While this book is ostensibly about young people and violence, it is centrally about how young lives can be transformed by the intervention of appreciative adults, the parameters of whose involvement grows out of their dialogue with these young people, individually and in their peer groups. It is at least ironic that although there has seldom been a time when workers with the skills and knowledge articulated in this book were needed more urgently, funding for such work is being systematically axed. One of the rationales for the cuts is that youth works flimsy evidence base does not justify its continued support. And yet this is the other reason this book is so important; because the work reported here has been meticulously studied by an international team of researchers who demonstrate clearly that this way of working is effective, for both the young people and the communities in which they live. It is my hope that this book will serve to remind those policy makers and service providers charged with dealing with our most disadvantaged, sometimes troublesome, young people that there is an evidence-based mode of social intervention out there that can make a significant difference to the lives of the young people who most perplex them.
Professor John Pitts, University of Bedfordshire, June 2016
Introduction
The problem of youth violence, and what could be effective responses to it, continues to occupy the minds of policymakers and other stakeholders. In this book we wish to approach the topic in a way that treats it as real, knowable, and of concern to society. We aim to provide a distinctive addition to what has become a protracted debate over youth violence and whether it is a growing problem at all. This debate, in our view, risks appearing irrelevant to the people who live and work in neighbourhoods affected by youth violence. Hence, this book and the two-year research project it describes, is based on the premise that while the phenomenon of youth violence needs to be continually and critically analysed, significant numbers of young people continue to be drawn into violence as perpetrators, witnesses or victims, with damaging consequences for young people and the communities in which they live.

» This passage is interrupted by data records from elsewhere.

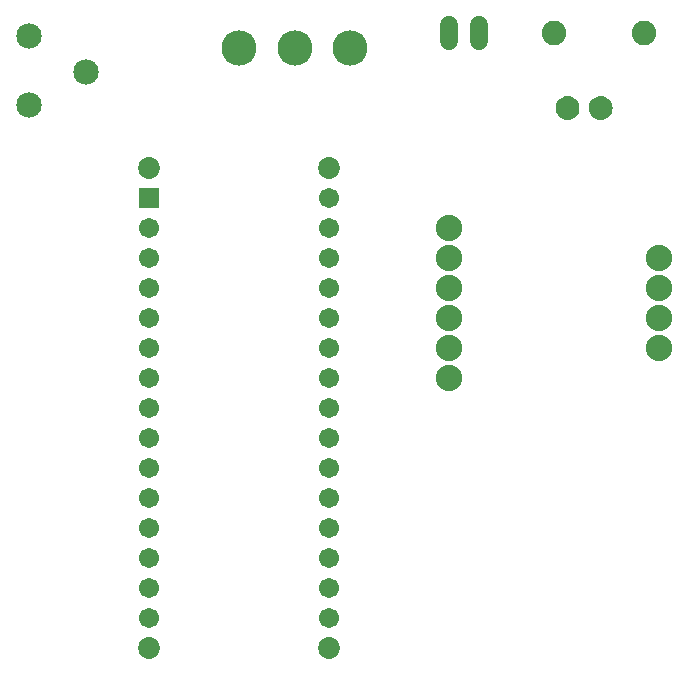
<source format=gbr>
G04 EAGLE Gerber RS-274X export*
G75*
%MOMM*%
%FSLAX34Y34*%
%LPD*%
%INSoldermask Bottom*%
%IPPOS*%
%AMOC8*
5,1,8,0,0,1.08239X$1,22.5*%
G01*
%ADD10C,1.524000*%
%ADD11C,2.153200*%
%ADD12R,1.711200X1.711200*%
%ADD13C,1.711200*%
%ADD14C,1.854200*%
%ADD15C,2.082800*%
%ADD16C,2.978200*%
%ADD17C,2.235200*%

G36*
X826760Y637597D02*
X826760Y637597D01*
X826825Y637593D01*
X828656Y637753D01*
X828702Y637766D01*
X828778Y637776D01*
X830542Y638290D01*
X830586Y638311D01*
X830658Y638336D01*
X832288Y639185D01*
X832326Y639214D01*
X832392Y639253D01*
X833825Y640403D01*
X833857Y640439D01*
X833914Y640490D01*
X835095Y641898D01*
X835119Y641939D01*
X835165Y642000D01*
X835710Y642993D01*
X836049Y643612D01*
X836064Y643657D01*
X836098Y643726D01*
X836650Y645479D01*
X836656Y645526D01*
X836676Y645600D01*
X836876Y647427D01*
X836872Y647473D01*
X836878Y647542D01*
X836755Y649218D01*
X836744Y649261D01*
X836738Y649327D01*
X836327Y650957D01*
X836308Y650997D01*
X836290Y651061D01*
X835602Y652594D01*
X835577Y652631D01*
X835548Y652691D01*
X834604Y654081D01*
X834573Y654113D01*
X834535Y654167D01*
X833364Y655373D01*
X833328Y655399D01*
X833280Y655445D01*
X831918Y656429D01*
X831877Y656448D01*
X831823Y656485D01*
X830310Y657218D01*
X830267Y657230D01*
X830207Y657257D01*
X828590Y657715D01*
X828545Y657720D01*
X828481Y657736D01*
X826809Y657907D01*
X826761Y657903D01*
X826682Y657907D01*
X825010Y657741D01*
X824967Y657729D01*
X824902Y657720D01*
X823284Y657266D01*
X823243Y657247D01*
X823180Y657227D01*
X821666Y656499D01*
X821630Y656473D01*
X821571Y656443D01*
X820206Y655462D01*
X820175Y655430D01*
X820122Y655390D01*
X818948Y654188D01*
X818923Y654151D01*
X818878Y654103D01*
X817931Y652715D01*
X817913Y652674D01*
X817877Y652618D01*
X817185Y651087D01*
X817174Y651044D01*
X817148Y650983D01*
X816733Y649354D01*
X816730Y649310D01*
X816715Y649245D01*
X816589Y647570D01*
X816593Y647523D01*
X816591Y647451D01*
X816796Y645616D01*
X816810Y645569D01*
X816822Y645494D01*
X817382Y643733D01*
X817405Y643691D01*
X817431Y643619D01*
X818324Y642002D01*
X818354Y641964D01*
X818394Y641899D01*
X819585Y640487D01*
X819622Y640456D01*
X819674Y640400D01*
X821118Y639247D01*
X821160Y639225D01*
X821222Y639180D01*
X822863Y638331D01*
X822909Y638317D01*
X822978Y638285D01*
X824753Y637772D01*
X824801Y637767D01*
X824876Y637750D01*
X826716Y637593D01*
X826760Y637597D01*
G37*
G36*
X798769Y637597D02*
X798769Y637597D01*
X798834Y637593D01*
X800665Y637753D01*
X800711Y637766D01*
X800787Y637776D01*
X802551Y638290D01*
X802595Y638311D01*
X802667Y638336D01*
X804297Y639185D01*
X804335Y639214D01*
X804401Y639253D01*
X805834Y640403D01*
X805866Y640439D01*
X805923Y640490D01*
X807104Y641898D01*
X807128Y641939D01*
X807174Y642000D01*
X807719Y642993D01*
X808058Y643612D01*
X808073Y643657D01*
X808107Y643726D01*
X808659Y645479D01*
X808665Y645526D01*
X808685Y645600D01*
X808885Y647427D01*
X808881Y647473D01*
X808887Y647542D01*
X808764Y649218D01*
X808753Y649261D01*
X808747Y649327D01*
X808336Y650957D01*
X808317Y650997D01*
X808299Y651061D01*
X807611Y652594D01*
X807586Y652631D01*
X807557Y652691D01*
X806613Y654081D01*
X806582Y654113D01*
X806544Y654167D01*
X805373Y655373D01*
X805337Y655399D01*
X805289Y655445D01*
X803927Y656429D01*
X803886Y656448D01*
X803832Y656485D01*
X802319Y657218D01*
X802276Y657230D01*
X802216Y657257D01*
X800599Y657715D01*
X800554Y657720D01*
X800490Y657736D01*
X798818Y657907D01*
X798770Y657903D01*
X798691Y657907D01*
X797019Y657741D01*
X796976Y657729D01*
X796911Y657720D01*
X795293Y657266D01*
X795252Y657247D01*
X795189Y657227D01*
X793675Y656499D01*
X793639Y656473D01*
X793580Y656443D01*
X792215Y655462D01*
X792184Y655430D01*
X792131Y655390D01*
X790957Y654188D01*
X790932Y654151D01*
X790887Y654103D01*
X789940Y652715D01*
X789922Y652674D01*
X789886Y652618D01*
X789194Y651087D01*
X789183Y651044D01*
X789157Y650983D01*
X788742Y649354D01*
X788739Y649310D01*
X788724Y649245D01*
X788598Y647570D01*
X788602Y647523D01*
X788600Y647451D01*
X788805Y645616D01*
X788819Y645569D01*
X788831Y645494D01*
X789391Y643733D01*
X789414Y643691D01*
X789440Y643619D01*
X790333Y642002D01*
X790363Y641964D01*
X790403Y641899D01*
X791594Y640487D01*
X791631Y640456D01*
X791683Y640400D01*
X793127Y639247D01*
X793169Y639225D01*
X793231Y639180D01*
X794872Y638331D01*
X794918Y638317D01*
X794987Y638285D01*
X796762Y637772D01*
X796810Y637767D01*
X796885Y637750D01*
X798725Y637593D01*
X798769Y637597D01*
G37*
D10*
X723900Y704596D02*
X723900Y717804D01*
X698500Y717804D02*
X698500Y704596D01*
D11*
X342900Y708500D03*
X342900Y650500D03*
X390900Y678500D03*
D12*
X444500Y571500D03*
D13*
X444500Y546100D03*
X444500Y520700D03*
X444500Y495300D03*
X444500Y469900D03*
X444500Y444500D03*
X444500Y419100D03*
X444500Y393700D03*
X444500Y368300D03*
X444500Y342900D03*
X444500Y317500D03*
X444500Y292100D03*
X596900Y571500D03*
X596900Y546100D03*
X596900Y520700D03*
X596900Y495300D03*
X596900Y469900D03*
X596900Y444500D03*
X596900Y393700D03*
X596900Y368300D03*
X596900Y317500D03*
X596900Y292100D03*
X596900Y342900D03*
X596900Y419100D03*
X444500Y266700D03*
X444500Y241300D03*
X444500Y215900D03*
X596900Y266700D03*
X596900Y241300D03*
X596900Y215900D03*
D14*
X444500Y190500D03*
X596900Y190500D03*
X596900Y596900D03*
X444500Y596900D03*
D15*
X863600Y711200D03*
X787400Y711200D03*
D16*
X520700Y698500D03*
X567700Y698500D03*
X614700Y698500D03*
D17*
X876300Y520700D03*
X876300Y495300D03*
X876300Y469900D03*
X876300Y444500D03*
X698500Y444500D03*
X698500Y419100D03*
X698500Y469900D03*
X698500Y495300D03*
X698500Y520700D03*
X698500Y546100D03*
M02*

</source>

We also have a sense, partly as a result of our own experiences as youth workers and now as pedagogues in the field, that youth workers could occupy a prime position in terms of their ability to understand and prevent youth violence. However, there are many complex issues around the use of youth work as a response to violence that we felt warranted further investigation through research at grass-roots level. Social policy, funding, managerial and evaluation regimes may be acting as inhibitors of innovative youth work practice and many of the youth workers whose work involves responding to violence report being poorly funded, coordinated, trained and evaluated. Inter-agency collaboration presents real challenges (Harris, 2005; Tiffany, 2007).